What you need to do:
An exact copy of all the entries is needed, with no images in it.

···

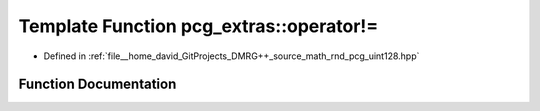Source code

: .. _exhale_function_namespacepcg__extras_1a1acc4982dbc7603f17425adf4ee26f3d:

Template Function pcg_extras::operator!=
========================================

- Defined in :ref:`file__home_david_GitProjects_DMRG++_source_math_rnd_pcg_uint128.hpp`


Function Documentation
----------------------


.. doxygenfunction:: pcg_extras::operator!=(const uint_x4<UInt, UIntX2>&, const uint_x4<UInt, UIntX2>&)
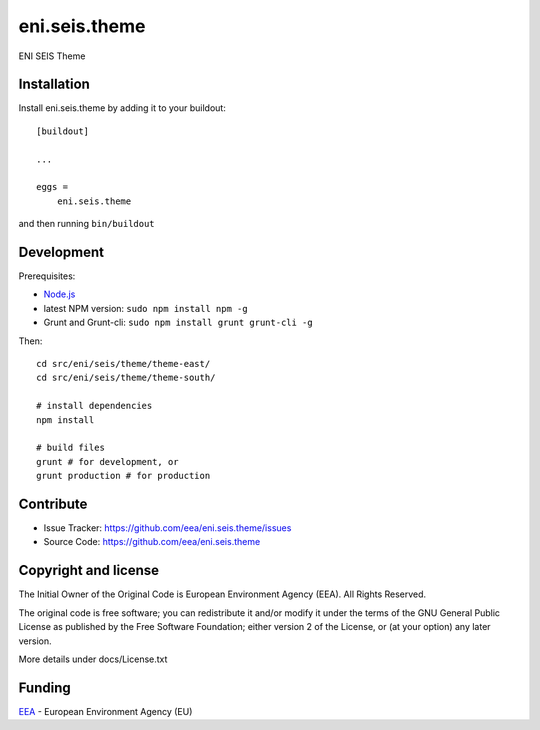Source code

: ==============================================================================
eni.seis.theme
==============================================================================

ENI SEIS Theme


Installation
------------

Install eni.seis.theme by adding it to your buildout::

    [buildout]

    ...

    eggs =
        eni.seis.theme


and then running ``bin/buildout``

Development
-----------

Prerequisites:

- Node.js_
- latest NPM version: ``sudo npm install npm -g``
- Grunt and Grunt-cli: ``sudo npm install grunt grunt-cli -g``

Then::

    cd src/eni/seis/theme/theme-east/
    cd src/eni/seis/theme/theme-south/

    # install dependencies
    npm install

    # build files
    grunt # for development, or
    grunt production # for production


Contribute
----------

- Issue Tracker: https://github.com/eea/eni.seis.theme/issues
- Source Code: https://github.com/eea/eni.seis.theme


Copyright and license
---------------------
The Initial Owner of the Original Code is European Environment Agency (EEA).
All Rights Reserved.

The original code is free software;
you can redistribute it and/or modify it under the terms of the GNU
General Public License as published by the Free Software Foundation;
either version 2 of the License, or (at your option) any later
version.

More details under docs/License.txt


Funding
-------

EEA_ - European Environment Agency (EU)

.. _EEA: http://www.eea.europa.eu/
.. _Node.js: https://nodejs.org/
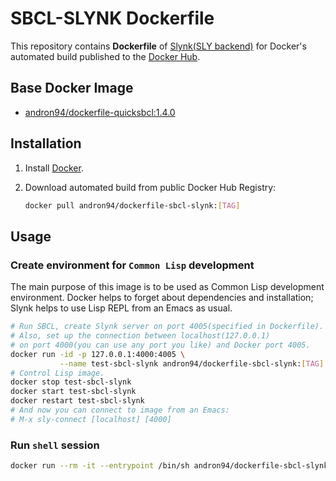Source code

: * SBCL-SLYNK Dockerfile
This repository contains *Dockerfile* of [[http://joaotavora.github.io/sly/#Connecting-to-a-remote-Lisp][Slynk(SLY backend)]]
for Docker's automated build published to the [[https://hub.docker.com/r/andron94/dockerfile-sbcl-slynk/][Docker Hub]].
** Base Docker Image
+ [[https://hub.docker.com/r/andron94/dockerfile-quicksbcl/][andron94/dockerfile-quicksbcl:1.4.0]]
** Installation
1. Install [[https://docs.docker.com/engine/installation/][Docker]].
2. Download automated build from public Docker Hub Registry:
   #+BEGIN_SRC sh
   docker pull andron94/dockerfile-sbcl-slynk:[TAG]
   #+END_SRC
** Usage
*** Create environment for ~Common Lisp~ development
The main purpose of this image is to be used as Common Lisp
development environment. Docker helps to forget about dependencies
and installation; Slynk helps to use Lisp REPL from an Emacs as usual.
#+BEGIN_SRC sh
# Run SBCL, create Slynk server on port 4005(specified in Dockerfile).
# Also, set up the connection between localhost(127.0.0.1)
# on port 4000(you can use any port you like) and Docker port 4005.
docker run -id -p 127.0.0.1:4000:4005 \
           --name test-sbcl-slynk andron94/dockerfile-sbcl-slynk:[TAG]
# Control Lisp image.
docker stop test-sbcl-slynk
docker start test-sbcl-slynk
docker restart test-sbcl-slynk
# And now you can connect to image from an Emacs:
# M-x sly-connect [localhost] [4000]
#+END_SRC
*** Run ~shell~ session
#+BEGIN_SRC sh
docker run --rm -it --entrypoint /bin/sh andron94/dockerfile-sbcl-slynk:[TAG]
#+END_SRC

···

Answer box:
Source code

: .. _exhale_function_namespacepcg__extras_1a1acc4982dbc7603f17425adf4ee26f3d:

Template Function pcg_extras::operator!=
========================================

- Defined in :ref:`file__home_david_GitProjects_DMRG++_source_math_rnd_pcg_uint128.hpp`


Function Documentation
----------------------


.. doxygenfunction:: pcg_extras::operator!=(const uint_x4<UInt, UIntX2>&, const uint_x4<UInt, UIntX2>&)
Source code

: ==============================================================================
eni.seis.theme
==============================================================================

ENI SEIS Theme


Installation
------------

Install eni.seis.theme by adding it to your buildout::

    [buildout]

    ...

    eggs =
        eni.seis.theme


and then running ``bin/buildout``

Development
-----------

Prerequisites:

- Node.js_
- latest NPM version: ``sudo npm install npm -g``
- Grunt and Grunt-cli: ``sudo npm install grunt grunt-cli -g``

Then::

    cd src/eni/seis/theme/theme-east/
    cd src/eni/seis/theme/theme-south/

    # install dependencies
    npm install

    # build files
    grunt # for development, or
    grunt production # for production


Contribute
----------

- Issue Tracker: https://github.com/eea/eni.seis.theme/issues
- Source Code: https://github.com/eea/eni.seis.theme


Copyright and license
---------------------
The Initial Owner of the Original Code is European Environment Agency (EEA).
All Rights Reserved.

The original code is free software;
you can redistribute it and/or modify it under the terms of the GNU
General Public License as published by the Free Software Foundation;
either version 2 of the License, or (at your option) any later
version.

More details under docs/License.txt


Funding
-------

EEA_ - European Environment Agency (EU)

.. _EEA: http://www.eea.europa.eu/
.. _Node.js: https://nodejs.org/
Source code

: * SBCL-SLYNK Dockerfile
This repository contains *Dockerfile* of [[http://joaotavora.github.io/sly/#Connecting-to-a-remote-Lisp][Slynk(SLY backend)]]
for Docker's automated build published to the [[https://hub.docker.com/r/andron94/dockerfile-sbcl-slynk/][Docker Hub]].
** Base Docker Image
+ [[https://hub.docker.com/r/andron94/dockerfile-quicksbcl/][andron94/dockerfile-quicksbcl:1.4.0]]
** Installation
1. Install [[https://docs.docker.com/engine/installation/][Docker]].
2. Download automated build from public Docker Hub Registry:
   #+BEGIN_SRC sh
   docker pull andron94/dockerfile-sbcl-slynk:[TAG]
   #+END_SRC
** Usage
*** Create environment for ~Common Lisp~ development
The main purpose of this image is to be used as Common Lisp
development environment. Docker helps to forget about dependencies
and installation; Slynk helps to use Lisp REPL from an Emacs as usual.
#+BEGIN_SRC sh
# Run SBCL, create Slynk server on port 4005(specified in Dockerfile).
# Also, set up the connection between localhost(127.0.0.1)
# on port 4000(you can use any port you like) and Docker port 4005.
docker run -id -p 127.0.0.1:4000:4005 \
           --name test-sbcl-slynk andron94/dockerfile-sbcl-slynk:[TAG]
# Control Lisp image.
docker stop test-sbcl-slynk
docker start test-sbcl-slynk
docker restart test-sbcl-slynk
# And now you can connect to image from an Emacs:
# M-x sly-connect [localhost] [4000]
#+END_SRC
*** Run ~shell~ session
#+BEGIN_SRC sh
docker run --rm -it --entrypoint /bin/sh andron94/dockerfile-sbcl-slynk:[TAG]
#+END_SRC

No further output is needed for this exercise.